Publikacja protokołu Fed, w którym członkowie komitetu martwią się o stan gospodarki, pozwoliła na imponujące odbicie S&P i daje nadzieje na zatrzymanie spadków w Europie.S&P zyskał wczoraj 1,75 procent, choć początek notowań był mało zachęcający - indeks spadł do 1925 pkt, to jest do minimum z 2 października. Jego przełamanie otwierałoby drogę do kolejnego wsparcia w okolicach 1900 pkt, lub - co bardziej prawdopodobne - nawet do 1860 pkt. Między innymi dlatego reakcja na protokół z posiedzenia Fed była tak gwałtowna.

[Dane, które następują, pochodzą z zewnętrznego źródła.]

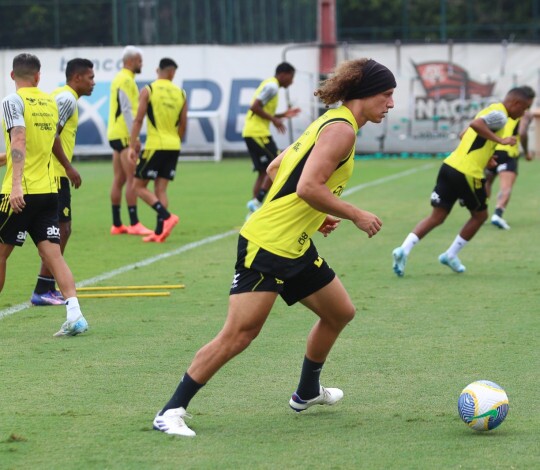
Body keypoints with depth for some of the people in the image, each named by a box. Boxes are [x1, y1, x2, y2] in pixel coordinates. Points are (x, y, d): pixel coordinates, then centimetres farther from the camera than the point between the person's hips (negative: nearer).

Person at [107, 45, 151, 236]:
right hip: (123, 135, -10)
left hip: (116, 134, 10)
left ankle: (117, 224, 12)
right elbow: (127, 110, -18)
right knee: (133, 179, -11)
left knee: (119, 180, 10)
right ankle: (134, 224, -14)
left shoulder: (121, 79, 18)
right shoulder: (126, 80, -12)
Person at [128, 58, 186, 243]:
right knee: (161, 188, 9)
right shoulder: (180, 93, 8)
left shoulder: (148, 90, -4)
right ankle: (159, 231, 2)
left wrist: (132, 146, -6)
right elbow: (183, 124, 12)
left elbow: (138, 120, -8)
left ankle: (166, 216, -14)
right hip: (173, 146, 5)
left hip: (155, 145, -5)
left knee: (139, 186, 3)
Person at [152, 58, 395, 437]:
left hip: (296, 247, 10)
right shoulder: (342, 129, -13)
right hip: (267, 245, -10)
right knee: (239, 334, -14)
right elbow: (308, 187, -24)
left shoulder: (330, 123, 16)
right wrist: (356, 216, -13)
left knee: (340, 313, 20)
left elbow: (275, 169, 20)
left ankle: (307, 393, 39)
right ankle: (172, 412, -10)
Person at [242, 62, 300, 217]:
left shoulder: (270, 85, 21)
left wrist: (283, 115, 17)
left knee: (264, 172, 11)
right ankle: (257, 201, -11)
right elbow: (255, 107, -20)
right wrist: (274, 119, -15)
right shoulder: (272, 86, -10)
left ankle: (255, 210, 9)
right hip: (258, 133, -10)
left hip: (251, 133, 10)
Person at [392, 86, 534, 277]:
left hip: (450, 166, 8)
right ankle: (451, 255, 20)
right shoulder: (499, 115, -9)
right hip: (468, 174, -8)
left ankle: (404, 249, -9)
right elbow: (476, 124, -28)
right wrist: (500, 140, -26)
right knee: (480, 215, 16)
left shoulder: (491, 110, 21)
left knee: (437, 216, 7)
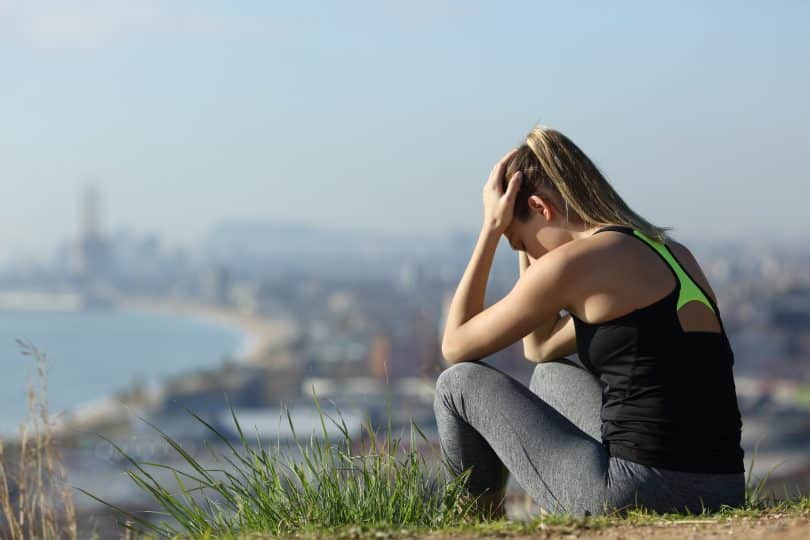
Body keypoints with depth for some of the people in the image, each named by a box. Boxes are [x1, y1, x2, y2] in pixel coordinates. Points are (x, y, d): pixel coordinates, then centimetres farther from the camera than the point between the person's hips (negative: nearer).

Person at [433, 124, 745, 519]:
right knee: (552, 375, 32)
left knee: (460, 383, 11)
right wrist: (528, 239, 25)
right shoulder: (672, 254, 17)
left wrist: (491, 228, 10)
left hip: (635, 495, -8)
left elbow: (455, 346, 6)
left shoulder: (575, 261, -8)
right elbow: (539, 347, 29)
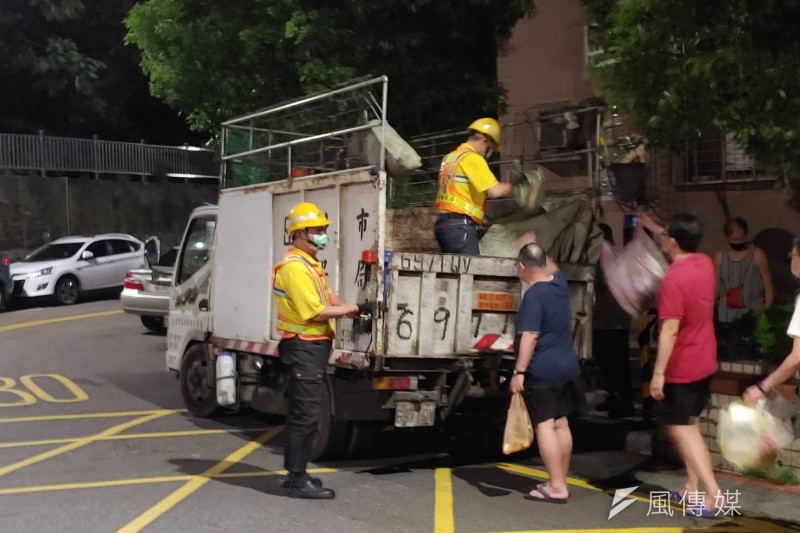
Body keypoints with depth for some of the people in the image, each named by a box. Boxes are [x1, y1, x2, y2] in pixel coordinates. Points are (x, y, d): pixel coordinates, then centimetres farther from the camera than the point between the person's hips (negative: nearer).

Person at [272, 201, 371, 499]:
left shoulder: (310, 264, 18)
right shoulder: (294, 267, -16)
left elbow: (327, 298, 16)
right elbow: (314, 311, -21)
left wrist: (349, 309, -2)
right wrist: (351, 309, -13)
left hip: (313, 347, 11)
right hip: (303, 348, -11)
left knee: (303, 413, 16)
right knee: (304, 414, -8)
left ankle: (296, 473, 24)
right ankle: (297, 481, -3)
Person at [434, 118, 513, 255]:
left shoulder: (450, 157, 17)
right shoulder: (473, 158, -10)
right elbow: (494, 191, -17)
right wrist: (512, 186, 1)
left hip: (444, 222, 9)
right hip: (459, 226, -9)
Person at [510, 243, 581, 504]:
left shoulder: (534, 295, -17)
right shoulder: (559, 283, 7)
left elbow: (530, 337, -23)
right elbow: (551, 268, 32)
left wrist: (519, 371, -21)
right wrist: (536, 250, 43)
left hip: (541, 371, -9)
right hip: (565, 366, 9)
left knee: (545, 426, -7)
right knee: (561, 424, 13)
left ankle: (557, 487, -9)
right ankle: (561, 482, 21)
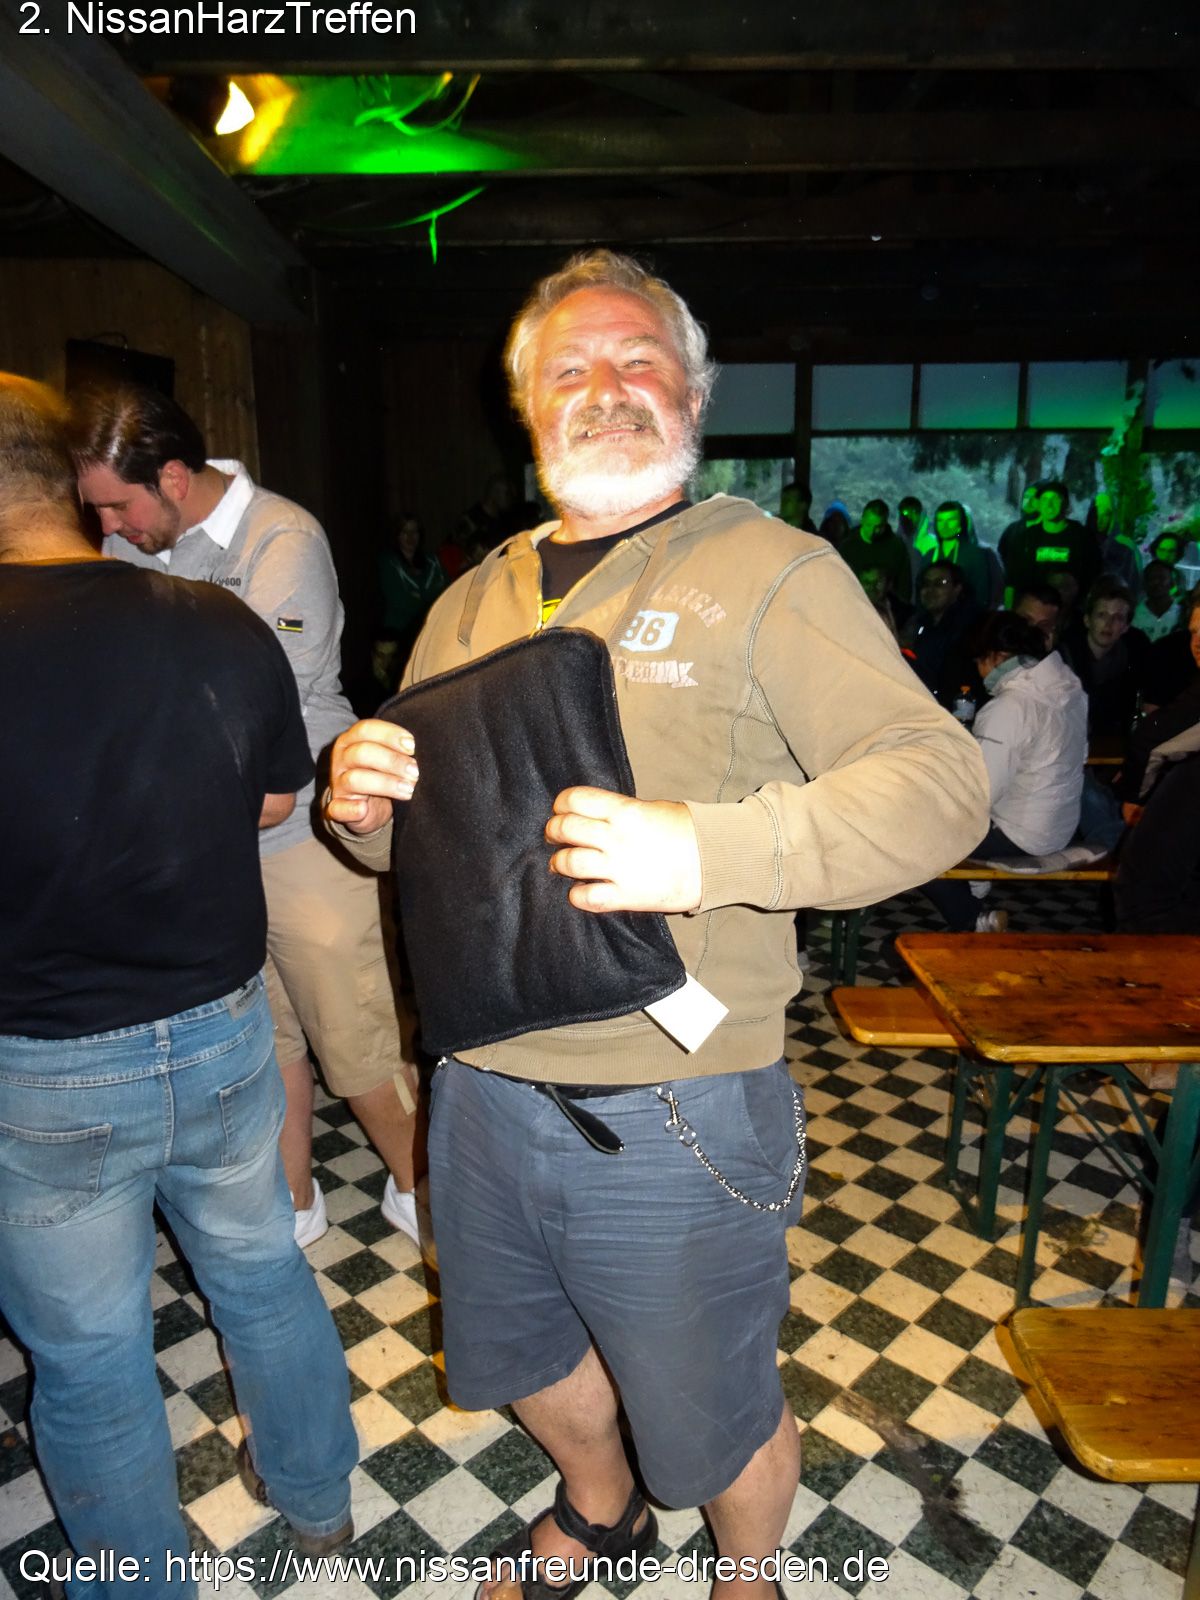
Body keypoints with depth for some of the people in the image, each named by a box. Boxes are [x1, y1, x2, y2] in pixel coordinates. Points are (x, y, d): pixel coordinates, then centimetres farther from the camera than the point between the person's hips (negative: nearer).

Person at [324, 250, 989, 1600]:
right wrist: (360, 804, -9)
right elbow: (409, 833, 15)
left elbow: (937, 779, -18)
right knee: (520, 1356, 28)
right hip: (482, 1093, 6)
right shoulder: (473, 601, 9)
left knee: (710, 1424, 18)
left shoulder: (769, 572, -9)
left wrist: (708, 847, -33)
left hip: (670, 1117, -5)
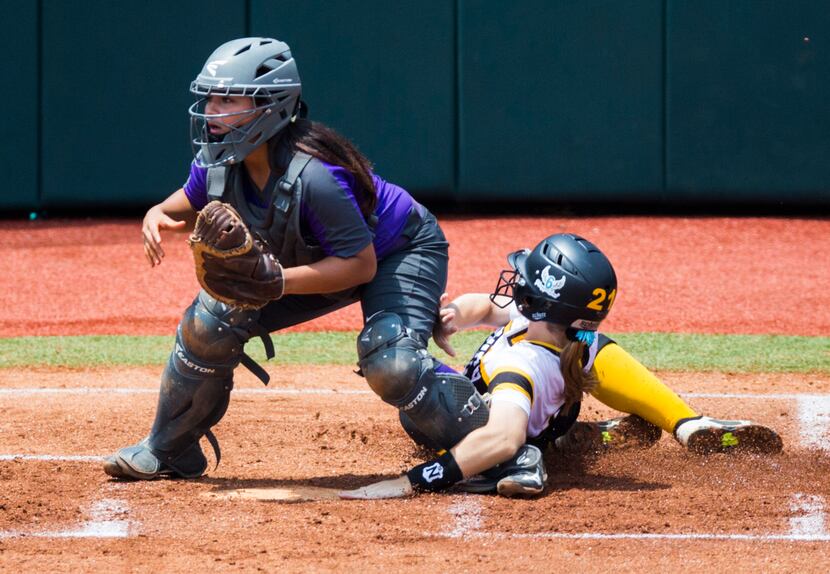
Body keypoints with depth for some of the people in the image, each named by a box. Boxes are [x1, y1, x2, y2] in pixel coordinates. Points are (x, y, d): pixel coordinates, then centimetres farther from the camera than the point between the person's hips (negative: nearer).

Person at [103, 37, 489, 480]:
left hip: (401, 250, -7)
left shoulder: (312, 175, -39)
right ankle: (168, 452, 13)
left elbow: (361, 264, -33)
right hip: (312, 259, 7)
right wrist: (158, 216, -19)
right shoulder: (217, 161, -17)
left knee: (389, 364, -31)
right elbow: (191, 205, 5)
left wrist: (277, 282, -42)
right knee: (213, 319, -6)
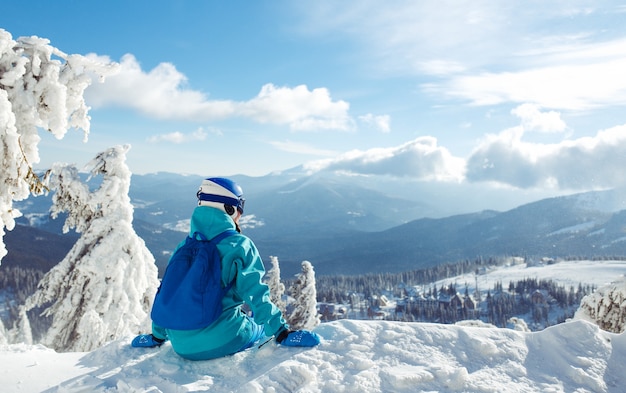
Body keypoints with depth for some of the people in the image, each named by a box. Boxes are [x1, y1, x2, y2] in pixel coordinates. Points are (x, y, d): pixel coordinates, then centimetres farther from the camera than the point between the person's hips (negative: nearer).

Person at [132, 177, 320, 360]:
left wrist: (157, 336, 29)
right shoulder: (240, 245, -7)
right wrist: (282, 332, -7)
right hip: (224, 341, -4)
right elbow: (256, 295, -12)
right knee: (263, 326, 26)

Nie chodziło wyłącznie o samą ulgę związaną z perspektywą odsunięcia w czasie pierwszych podwyżek stóp procentowych w USA, ale też o spekulacyjne zakupy związane z obroną wsparcia. Obrona udała się znakomicie i do końca dnia S&P zyskał 4,5 pkt (2,3 proc.) licząc od dołka z otwarcia.
Zachowanie S&P i protokół z posiedzenia FOMC nie mogły ujść uwadze inwestorów azjatyckich. Nikkei stracił jednak 0,9 procent. Częściowo za sprawą umocnienia jena, które także mogło mieć związek z protokołem, bowiem członkowie Fed zwracali uwagę na ryzyka związane ze zbytnim umocnieniem dolara. Również w Szanghaju indeks tracił 1 procent na godzinę przed końcem notowań, natomiast w Hong Kongu indeks rósł w identycznym stosunku. Na pozostałych parkietach regionu - także w Australii - przeważały wzrosty, ale nie przekraczały one 1 procent.
W Europie możemy być świadkami mocnego odbicia, ponieważ także i tu indeksy dotarły do ważnych poziomów (np. DAX do dołka z sierpnia), ale o jego trwałości zdecyduje zachowanie S&P, który musi pokonać 1980 pkt (szczyty z piątku i z końcówki września), by przekonać inwestorów, że ma szanse wrócić choćby do trendu bocznego na wysokich poziomach. Odpowiedź może nie paść w tym tygodniu, ponieważ z ważniejszych publikacji pozostała już tylko liczba wniosków o zasiłki dla bezrobotnych. Ale w przyszłym i kolejnych, gdy na rynek zaczną napływać sprawozdania finansowe spółek za III kwartał można oczekiwać średnioterminowych rozstrzygnięć.